Depuis la création de la Banque Asiatique d’Investissement pour les Infrastructures (BAII), Washington avait fait part de ses réticences vis-à-vis d’une institution capable de concurrencer la Banque mondiale et la Banque asiatique de développement, créé par ses soins et pour ses intérêts.

Créée par la Chine et officiellement établie le 25 décembre 2015, la BAII a débuté ses activités en janvier 2016, avec actuellement 57 membres et un capital autorisé de 100 milliards de dollars.

Suite à l’élection de Donald Trump à la présidence américaines, Jin Liqun, président de la BAII, a indiqué que « la lettre ‘A’ dans BAII peut représenter l’Asie, l’Afrique ou l’Amérique« . Une remarque détournée qui tend la main aux Etats-Unis, alors que le Canada, est un membre de fondateur de la banque.

Ce dernier a laissé entendre auprès du China Daily, « la possibilité de l’adhésion du pays à la banque, une fois Donald Trump au pouvoir, n’est pas à exclure« . Un vœu, également formulé par le porte-parole du ministère des affaires étrangères, Geng Shuang.

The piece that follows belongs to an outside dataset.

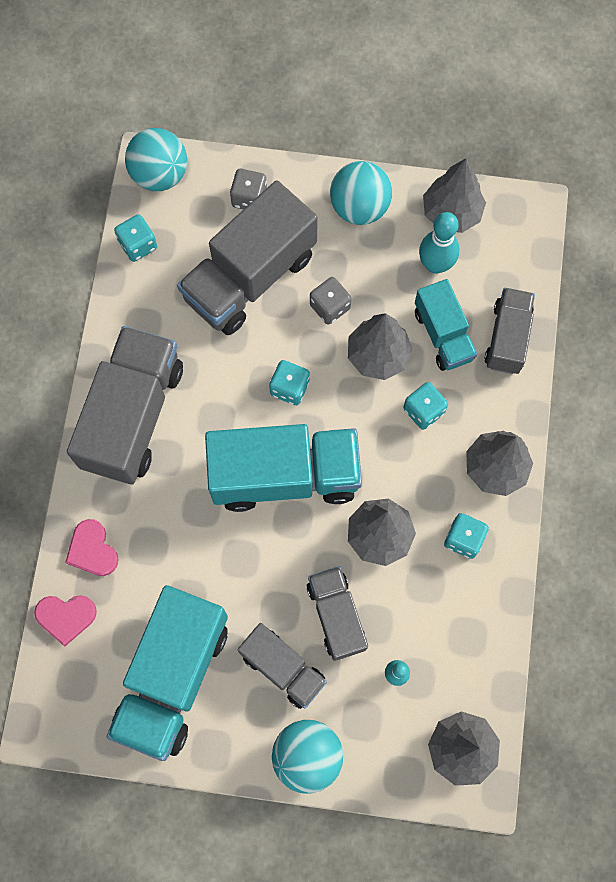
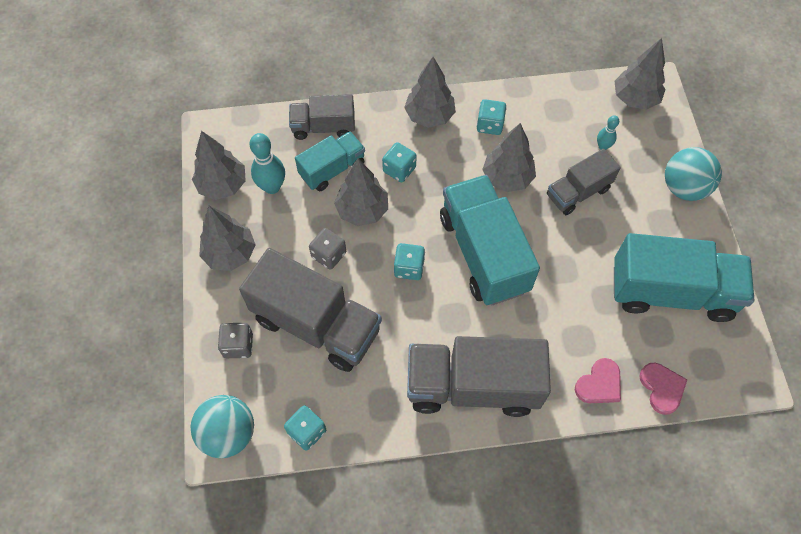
camera: 105 degrees left, 10 degrees down
grey truck [237,623,327,709] -> none
turquoise ball [330,161,392,225] -> grey tree [199,206,256,271]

Ce dernier a fait savoir que ce « serait une bonne chose si les Etats-Unis, la plus grande économie du monde, pouvaient se joindre à la BAII. Nous avons adopté cette attitude depuis le tout début« .

D’ailleurs, « la BAII vise à promouvoir la construction d’infrastructures en Asie et répond à la demande d’investissement concernée. C’est une institution de développement ouverte et inclusive« , a indiqué ce dernier.

 D’ailleurs, Jin Liqun a évoqué lors de son entretien avec le China Daily que lors de la formation de la BAII, « les États-Unis, la base des institutions de Bretton Wood qui manage l’économie mondiale, dont le FMI et la Banque mondiale, ont considéré ce nouvel organisme comme une menace pour sa domination et son importance dans l’ordre économique mondial ».

Cependant, « nous pensons qu’il y a suffisamment d’espace dans le théâtre économique mondial pour que plusieurs organismes fonctionnent, et de nombreuses banques régionales de développement opèrent côte à côte avec la Banque mondiale ; et il n’y a aucune raison pour que la BAII soit le contrevenant. Nous avons plutôt besoin de travailler avec et de bénéficier les uns des autres pour créer un monde meilleur« , a précisé le président de la banque.